Par Jean Cyrille Ouattara// Coll: Benjamin Bassole
Abidjan, 29 déc 2025 (AIP) – De violents affrontements ont éclaté, dimanche 28 décembre 2025 aux abords de l’Agora de Koumassi à Abidjan, en marge de la retransmission publique du match Côte d’Ivoire-Cameroun comptant pour la deuxième journée dans le groupe F, de la Coupe d’Afrique des nations (CAN) Maroc 2025.
L’incident, lors de cette rencontre soldée par un match nul (1-1), trouve son origine dans la fermeture de l’enceinte par les forces de l’ordre, invoquant sa capacité maximale. Plusieurs dizaines de supporters, venus assister au match, se sont retrouvés bloqués à l’extérieur, contraints de suivre la rencontre sur un petit écran. L’impatience a rapidement gagné la foule.
« Ouvrez le portail, maintenant. La première mi-temps est presque finie », scandaient des supporters. Certains, comme Maïmouna, tentaient de se rassurer. « Ils ont fermé le portail, mais à la mi-temps, ils vont l’ouvrir pour qu’on puisse entrer. »
Lassés d’attendre, de jeunes protestataires ont lancé les hostilités en tirant des feux d’artifice, d’abord vers l’intérieur du site, puis vers la foule extérieure. La panique s’est installée.
« Au secours, ils vont nous blesser ! » criaient des personnes prises de peur, cherchant refuge derrière des véhicules ou fuyant vers les barrières de sécurité.
Pendant ce temps, d’autres manifestants frappaient avec violence le portail métallique, produisant un vacarme assourdissant. Des adolescents ont escaladé un lampadaire et la clôture pour tenter d’apercevoir l’écran géant à l’intérieur.
Christ Emmanuel, un soudeur présent sur les lieux, constatait avec résignation. « Cherchez-vous, c’est fini. Vous n’allez pas entrer. », lançait-il.
À la mi-temps, la colère a redoublé en l’absence d’ouverture. Les jets de pierres et les coups portés au portail se sont intensifiés.

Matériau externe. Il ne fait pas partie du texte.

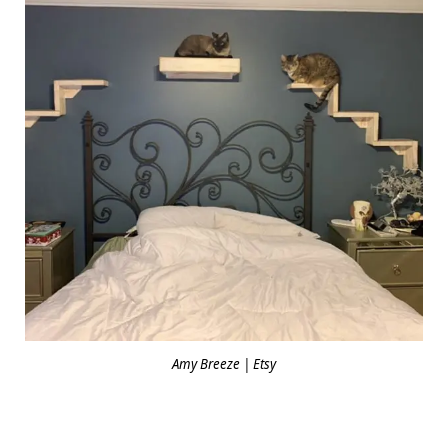
Amy Breeze | Etsy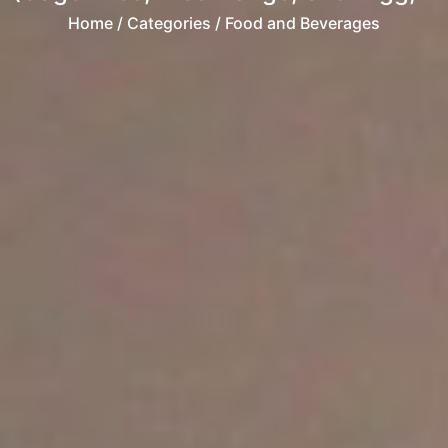
Home
/ Categories / Food and Beverages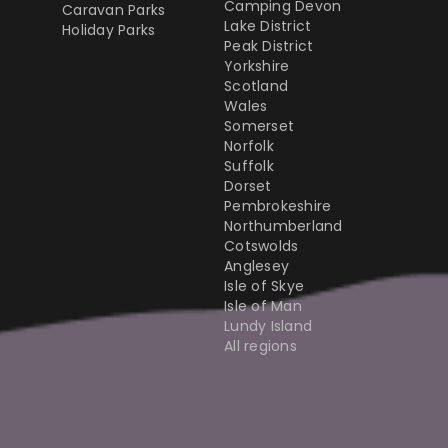
Camping Devon
Caravan Parks
Lake District
Holiday Parks
Peak District
Yorkshire
Scotland
Wales
Somerset
Norfolk
Suffolk
Dorset
Pembrokeshire
Northumberland
Cotswolds
Anglesey
Isle of Skye
Isle of Man
Lundy Island
All regions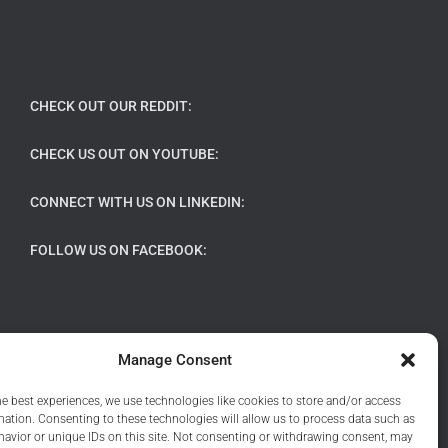
CHECK OUT OUR REDDIT:
CHECK US OUT ON YOUTUBE:
CONNECT WITH US ON LINKEDIN:
FOLLOW US ON FACEBOOK:
Manage Consent
he best experiences, we use technologies like cookies to store and/or access
mation. Consenting to these technologies will allow us to process data such as
avior or unique IDs on this site. Not consenting or withdrawing consent, may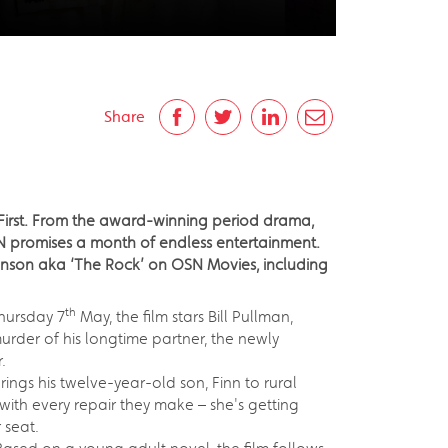
Share
 First. From the award-winning period drama,
N promises a month of endless entertainment.
ohnson aka ‘The Rock’ on OSN Movies, including
th
hursday 7
May, the film stars Bill Pullman,
der of his longtime partner, the newly
.
ngs his twelve-year-old son, Finn to rural
with every repair they make – she's getting
 seat.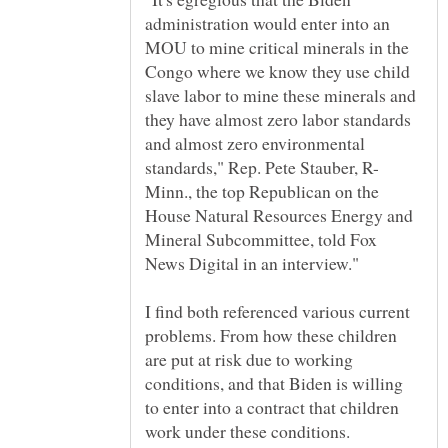
administration would enter into an
MOU to mine critical minerals in the
Congo where we know they use child
slave labor to mine these minerals and
they have almost zero labor standards
and almost zero environmental
Minn., the top Republican on the
House Natural Resources Energy and
Mineral Subcommittee, told Fox
I find both referenced various current
problems. From how these children
are put at risk due to working
conditions, and that Biden is willing
to enter into a contract that children
work under these conditions.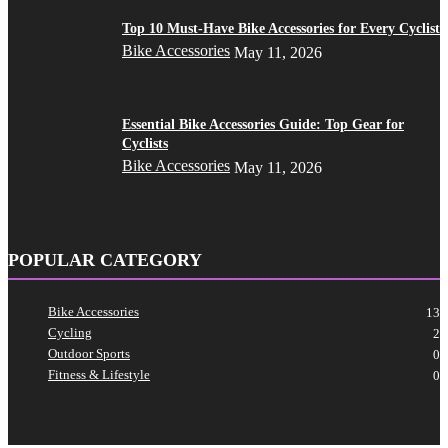
Top 10 Must-Have Bike Accessories for Every Cyclist
Bike Accessories
May 11, 2026
Essential Bike Accessories Guide: Top Gear for
Cyclists
Bike Accessories
May 11, 2026
POPULAR CATEGORY
Bike Accessories
13
Cycling
2
Outdoor Sports
0
Fitness & Lifestyle
0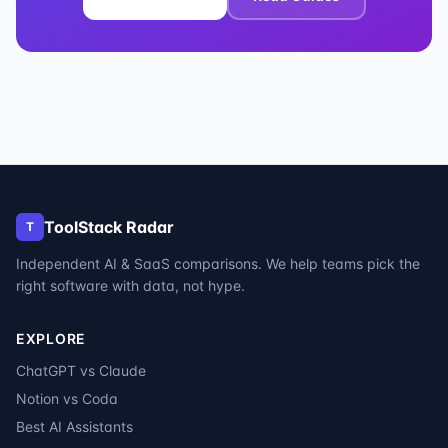
ToolStack Radar
T
Independent AI & SaaS comparisons. We help teams pick the
right software with data, not hype.
EXPLORE
ChatGPT vs Claude
Notion vs Coda
Best AI Assistants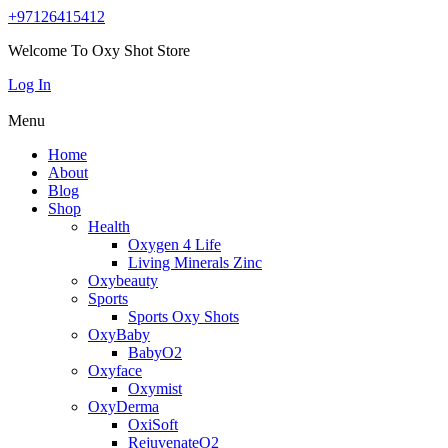
+97126415412
Welcome To Oxy Shot Store
Log In
Menu
Home
About
Blog
Shop
Health
Oxygen 4 Life
Living Minerals Zinc
Oxybeauty
Sports
Sports Oxy Shots
OxyBaby
BabyO2
Oxyface
Oxymist
OxyDerma
OxiSoft
RejuvenateO2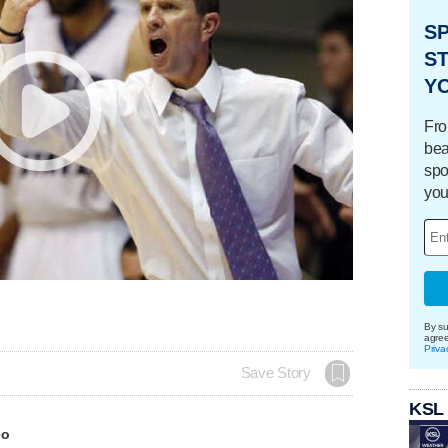
S
ST
Y
Fro
bea
spo
you
By su
agre
Priva
Save Story
KSL
eo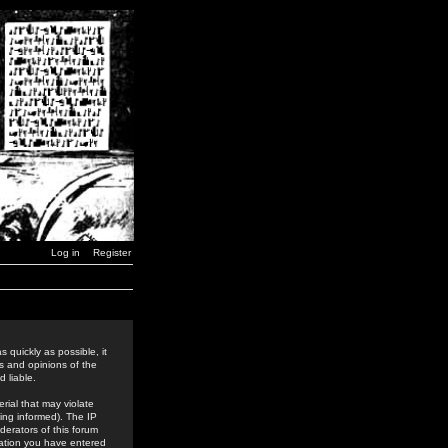
Log in
Register
 quickly as possible, it
s and opinions of the
 liable.
rial that may violate
ing informed). The IP
derators of this forum
rmation you have entered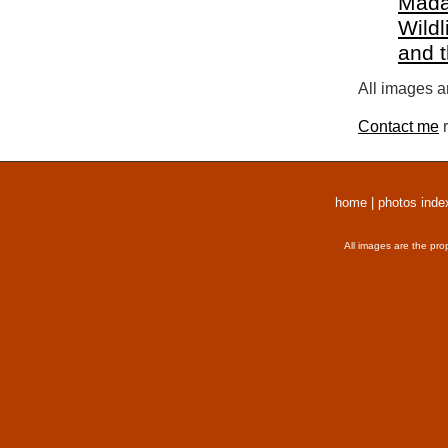
Mada
Wildl
and 
All images a
Contact me
r
home
|
photos inde
All images are the pro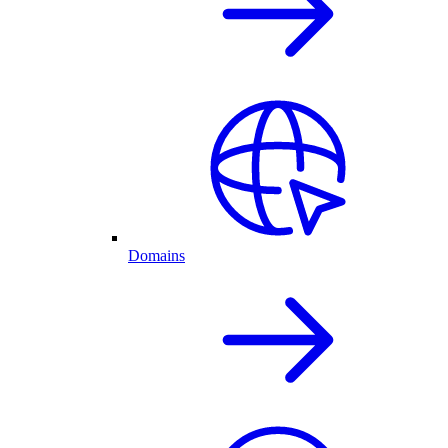
Domains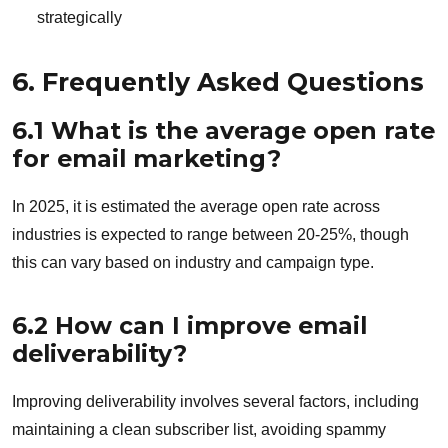
strategically
6. Frequently Asked Questions
6.1 What is the average open rate
for email marketing?
In 2025, it is estimated the average open rate across
industries is expected to range between 20-25%, though
this can vary based on industry and campaign type.
6.2 How can I improve email
deliverability?
Improving deliverability involves several factors, including
maintaining a clean subscriber list, avoiding spammy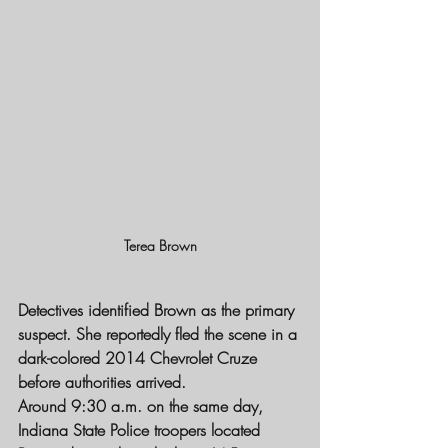
Terea Brown
Detectives identified Brown as the primary 
suspect. She reportedly fled the scene in a 
dark-colored 2014 Chevrolet Cruze 
before authorities arrived.
Around 9:30 a.m. on the same day, 
Indiana State Police troopers located 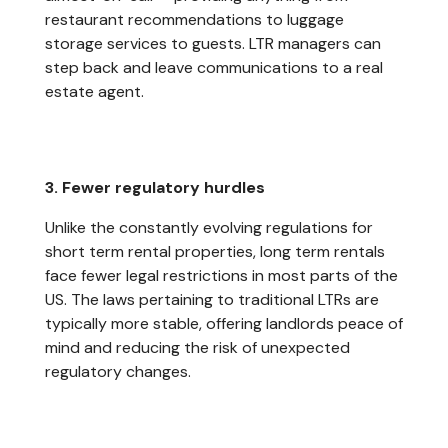
restaurant recommendations to luggage
storage services to guests. LTR managers can
step back and leave communications to a real
estate agent.
3. Fewer regulatory hurdles
Unlike the constantly evolving regulations for
short term rental properties, long term rentals
face fewer legal restrictions in most parts of the
US. The laws pertaining to traditional LTRs are
typically more stable, offering landlords peace of
mind and reducing the risk of unexpected
regulatory changes.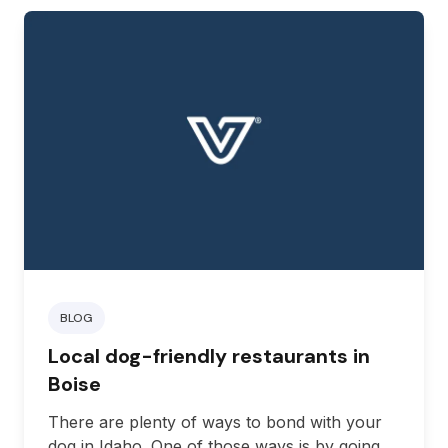
BLOG
Local dog-friendly restaurants in
Boise
There are plenty of ways to bond with your
dog in Idaho. One of those ways is by going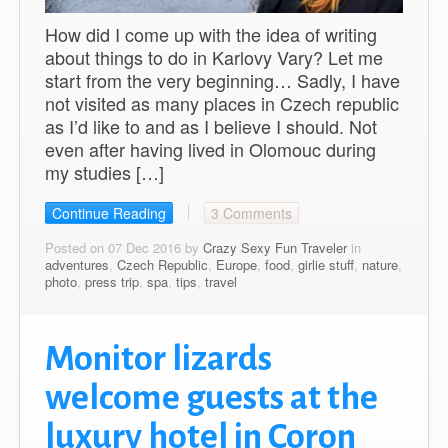
How did I come up with the idea of writing
about things to do in Karlovy Vary? Let me
start from the very beginning… Sadly, I have
not visited as many places in Czech republic
as I’d like to and as I believe I should. Not
even after having lived in Olomouc during
my studies […]
Continue Reading
3 Comments
Posted on 07 Dec 2016 by
Crazy Sexy Fun Traveler
in
adventures
,
Czech Republic
,
Europe
,
food
,
girlie stuff
,
nature
,
photo
,
press trip
,
spa
,
tips
,
travel
Monitor lizards
welcome guests at the
luxury hotel in Coron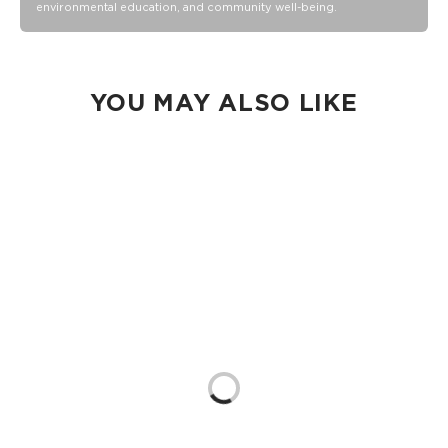
environmental education, and community well-being.
Collection pouch with belongings inside. The zipper and
seams of ALOHA Collection bags are not watertight.
Our Splash-Proof® bags are easy to clean! Wipe down with
a damp cloth, hand wash in the sink, or toss in the washing
machine on delicate and lay flat to dry.
YOU MAY ALSO LIKE
Loading...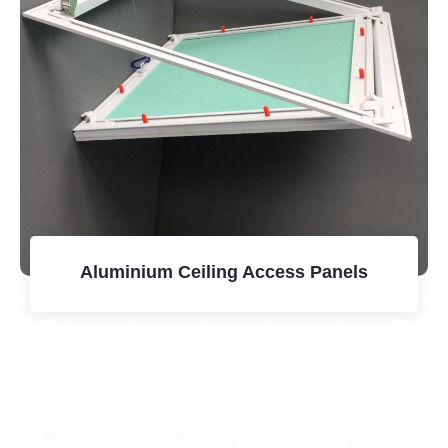
Aluminium Ceiling Access Panels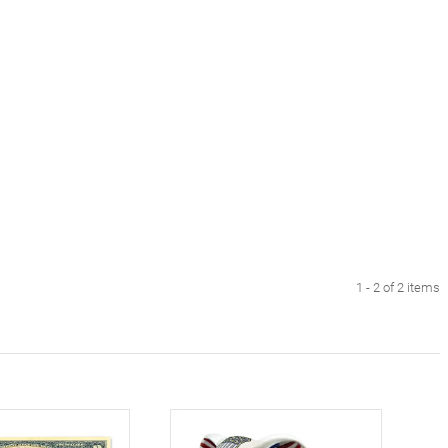
1 - 2 of 2 items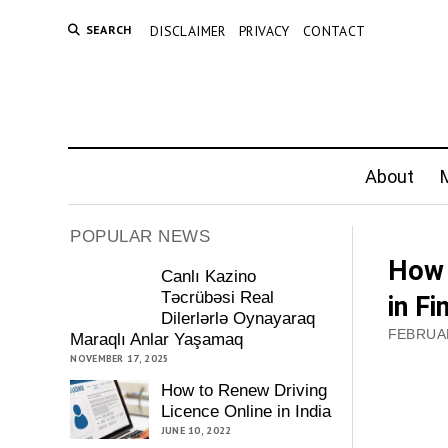
SEARCH
DISCLAIMER
PRIVACY
CONTACT
About
M
POPULAR NEWS
How 
Canlı Kazino
Təcrübəsi Real
in Fi
Dilerlərlə Oynayaraq
FEBRUAR
Maraqlı Anlar Yaşamaq
NOVEMBER 17, 2025
How to Renew Driving
Licence Online in India
JUNE 10, 2022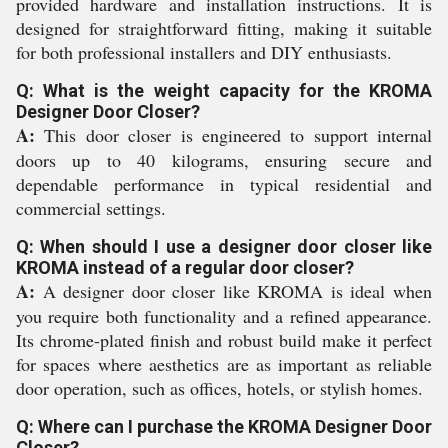
provided hardware and installation instructions. It is
designed for straightforward fitting, making it suitable
for both professional installers and DIY enthusiasts.
Q: What is the weight capacity for the KROMA
Designer Door Closer?
A:
This door closer is engineered to support internal
doors up to 40 kilograms, ensuring secure and
dependable performance in typical residential and
commercial settings.
Q: When should I use a designer door closer like
KROMA instead of a regular door closer?
A:
A designer door closer like KROMA is ideal when
you require both functionality and a refined appearance.
Its chrome-plated finish and robust build make it perfect
for spaces where aesthetics are as important as reliable
door operation, such as offices, hotels, or stylish homes.
Q: Where can I purchase the KROMA Designer Door
Closer?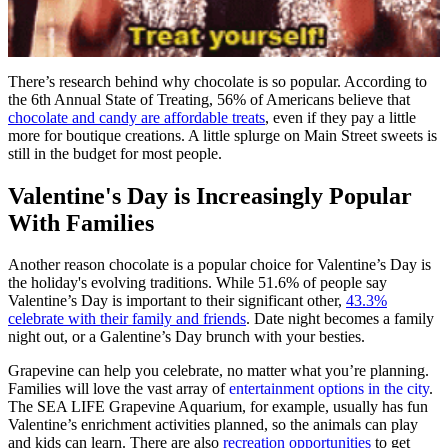
There’s research behind why chocolate is so popular. According to
the 6th Annual State of Treating, 56% of Americans believe that
chocolate and candy are affordable treats
, even if they pay a little
more for boutique creations. A little splurge on Main Street sweets is
still in the budget for most people.
Valentine's Day is Increasingly Popular
With Families
Another reason chocolate is a popular choice for Valentine’s Day is
the holiday's evolving traditions. While 51.6% of people say
Valentine’s Day is important to their significant other,
43.3%
celebrate with their family and friends
. Date night becomes a family
night out, or a Galentine’s Day brunch with your besties.
Grapevine can help you celebrate, no matter what you’re planning.
Families will love the vast array of
entertainment options in the city
.
The SEA LIFE Grapevine Aquarium, for example, usually has fun
Valentine’s enrichment activities planned, so the animals can play
and kids can learn. There are also
recreation opportunities
to get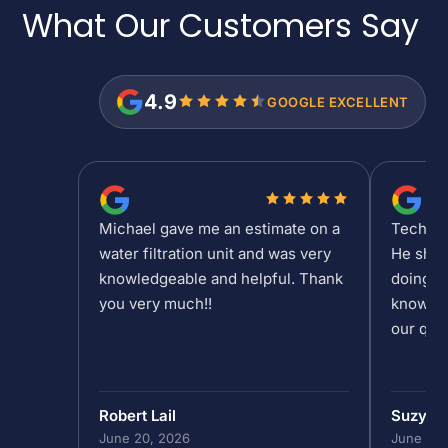
What Our Customers
Say
4.9
GOOGLE EXCELLENT
Michael gave me an estimate on a
Tech Sh
water filtration unit and was very
He show
knowledgeable and helpful. Thank
doing at
you very much!!
knowled
our que
Robert Lail
Suzy M
June 20, 2026
June 19,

L’arrivée rapide d’un véhicule de police a dispersé les émeutiers et fait descendre ceux qui s’étaient perchés. Mais après le départ des forces de l’ordre, les hostilités ont repris, débouchant sur une première rixe d’une dizaine de minutes.
De jeunes contestataires comme Malick accusaient les autorités de mauvaise foi, affirmant qu’il y avait assez de place à l’intérieur.
La victoire ivoirienne et les cris de joie à l’intérieur n’ont pas calmé les esprits. À la fin du match, l’ouverture du portail a provoqué un second affrontement, cette fois entre les supporters sortants et ceux qui voulaient enfin entrer, causant une nouvelle débandade.
Ce n’est qu’après cet ultime excès de violences que la tension est retombée, laissant place vers 22 h 30 à une ambiance de fête à l’intérieur de l’Agora, en net contraste avec le chaos qui avait régné à ses portes.
Cet épisode met en lumière la tension entre les impératifs de sécurité et l’aspiration du public à participer à un événement festif, une frustration qui a rapidement dégénéré en violence.